Data for the task below:
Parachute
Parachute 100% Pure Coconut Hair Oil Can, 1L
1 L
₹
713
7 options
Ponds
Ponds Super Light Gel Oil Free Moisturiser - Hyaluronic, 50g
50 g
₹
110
End of Data for the task.
§ Work task
Return all lines from the data that include the string "Ponds".

§ Answer to this problem
Ponds
Ponds Super Light Gel Oil Free Moisturiser - Hyaluronic, 50g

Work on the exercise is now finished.